Work instruction 1: In the Eruvatty text, what is the village's Postal Index Number?
Work instruction 2: From the Eruvatty text, write out the part that opens with the words containing "Eruvatty is a" and closes with "is 670 581.".

Eruvatty is a village in Kerala, India. It is in the district of Kannur.

==Geography==
Eruvatty lies beside the river Kuppam. The river in this region is divided into seven branches, which is a destination for birds and biological hotspot of fish. One can travel to this place from Taliparamba, by bus. The village in Chapparapadava (or Chapparapadavu) Panchayat. The villages nearby are Nellipara, Vimalasheri, Thimiri, Talavial, Marigiri, Rayarom (), Thadikadavu () and others.

==Facilities==
The village has a micro hydal power station
The Postal Index Number (PIN) of this village is 670 581.

==Etymology==
This Eruvatty (stress on eruvaatty) is different from the village which is pronounced as eruvatty (stress on eruvatty) in Pinarayi village.

==Transportation==
The national highway passes through Taliparamba town. Goa and Mumbai can be accessed on the northern side and Cochin and Thiruvananthapuram can be accessed on the southern side. Taliparamba has a good bus station and buses are easily available to all parts of Kannur district. The road to the east of Iritty connects to Mysore and Bangalore. But buses to these cities are available only from Kannur, 22 km to the south. The nearest railway stations are Kannapuram and Kannur on Mangalore-Palakkad line.
Trains are available to almost all parts of India subject to advance booking over the internet. There are airports at Kannur, Mangalore and Calicut. All of them are small international airports with direct flights available only to Middle Eastern countries.

Source records:
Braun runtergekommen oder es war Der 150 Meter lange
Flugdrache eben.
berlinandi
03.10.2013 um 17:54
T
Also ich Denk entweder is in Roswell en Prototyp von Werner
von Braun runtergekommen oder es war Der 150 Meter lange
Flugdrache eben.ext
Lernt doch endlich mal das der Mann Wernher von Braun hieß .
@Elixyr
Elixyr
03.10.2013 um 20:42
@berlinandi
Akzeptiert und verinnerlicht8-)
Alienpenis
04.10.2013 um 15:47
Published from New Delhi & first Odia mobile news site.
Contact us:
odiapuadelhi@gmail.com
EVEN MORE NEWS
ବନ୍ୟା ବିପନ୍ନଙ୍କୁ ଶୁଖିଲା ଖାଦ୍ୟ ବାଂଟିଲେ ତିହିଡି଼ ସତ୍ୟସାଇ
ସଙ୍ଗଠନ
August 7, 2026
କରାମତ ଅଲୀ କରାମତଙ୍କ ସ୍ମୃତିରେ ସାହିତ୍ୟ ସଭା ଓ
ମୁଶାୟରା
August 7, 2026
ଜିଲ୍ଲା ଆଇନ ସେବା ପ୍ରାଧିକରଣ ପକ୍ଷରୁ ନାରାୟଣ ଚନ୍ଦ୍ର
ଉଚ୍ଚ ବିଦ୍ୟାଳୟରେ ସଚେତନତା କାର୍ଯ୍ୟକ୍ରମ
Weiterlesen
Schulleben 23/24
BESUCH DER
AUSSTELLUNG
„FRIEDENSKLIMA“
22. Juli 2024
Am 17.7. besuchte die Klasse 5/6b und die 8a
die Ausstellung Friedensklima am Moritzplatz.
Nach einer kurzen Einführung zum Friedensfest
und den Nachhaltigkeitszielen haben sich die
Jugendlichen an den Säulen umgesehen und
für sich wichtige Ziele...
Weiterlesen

* * *

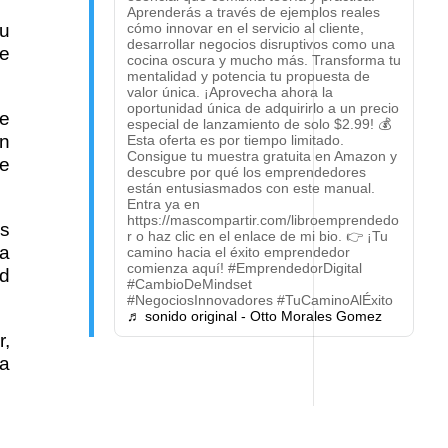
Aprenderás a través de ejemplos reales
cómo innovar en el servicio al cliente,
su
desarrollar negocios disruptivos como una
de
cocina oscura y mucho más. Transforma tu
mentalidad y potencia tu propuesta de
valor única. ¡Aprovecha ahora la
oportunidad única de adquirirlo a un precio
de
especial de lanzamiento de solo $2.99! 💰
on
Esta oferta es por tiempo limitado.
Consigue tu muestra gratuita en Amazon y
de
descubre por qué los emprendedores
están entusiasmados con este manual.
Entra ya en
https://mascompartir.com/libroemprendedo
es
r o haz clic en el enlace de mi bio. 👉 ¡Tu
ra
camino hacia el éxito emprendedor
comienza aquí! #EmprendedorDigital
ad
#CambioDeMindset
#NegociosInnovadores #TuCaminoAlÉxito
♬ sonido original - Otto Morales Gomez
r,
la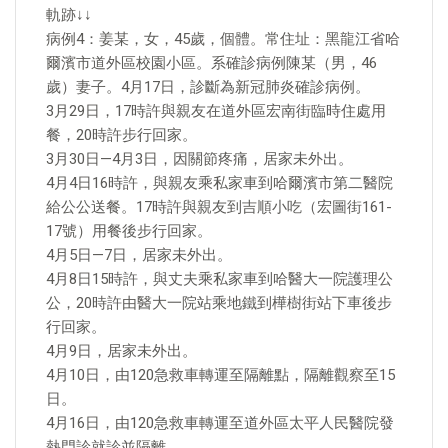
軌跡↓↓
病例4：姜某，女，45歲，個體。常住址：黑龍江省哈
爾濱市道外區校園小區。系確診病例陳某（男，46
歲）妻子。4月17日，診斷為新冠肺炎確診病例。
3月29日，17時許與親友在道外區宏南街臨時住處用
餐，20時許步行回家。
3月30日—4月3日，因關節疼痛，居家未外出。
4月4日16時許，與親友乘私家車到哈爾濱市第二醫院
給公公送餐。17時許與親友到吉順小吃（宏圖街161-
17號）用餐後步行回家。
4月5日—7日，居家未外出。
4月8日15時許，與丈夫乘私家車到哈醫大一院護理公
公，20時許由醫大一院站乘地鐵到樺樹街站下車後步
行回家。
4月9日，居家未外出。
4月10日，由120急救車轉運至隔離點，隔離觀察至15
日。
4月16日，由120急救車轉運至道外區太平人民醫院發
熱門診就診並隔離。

...

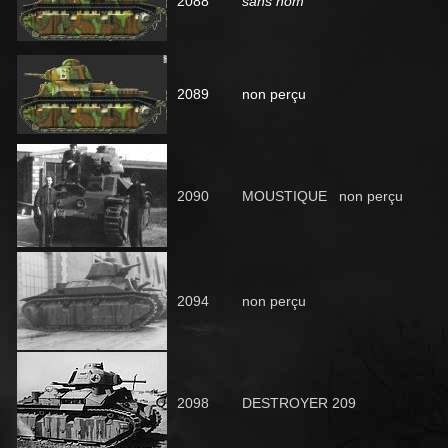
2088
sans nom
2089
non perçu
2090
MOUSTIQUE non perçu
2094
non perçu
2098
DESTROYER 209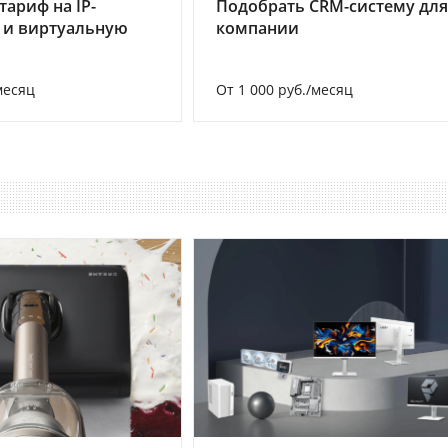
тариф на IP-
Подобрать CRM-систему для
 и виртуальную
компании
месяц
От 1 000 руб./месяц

Output 1: 670 581

Output 2:
Eruvatty is a village in Kerala, India. It is in the district of Kannur.

==Geography==
Eruvatty lies beside the river Kuppam. The river in this region is divided into seven branches, which is a destination for birds and biological hotspot of fish. One can travel to this place from Taliparamba, by bus. The village in Chapparapadava (or Chapparapadavu) Panchayat. The villages nearby are Nellipara, Vimalasheri, Thimiri, Talavial, Marigiri, Rayarom (), Thadikadavu () and others.

==Facilities==
The village has a micro hydal power station
The Postal Index Number (PIN) of this village is 670 581.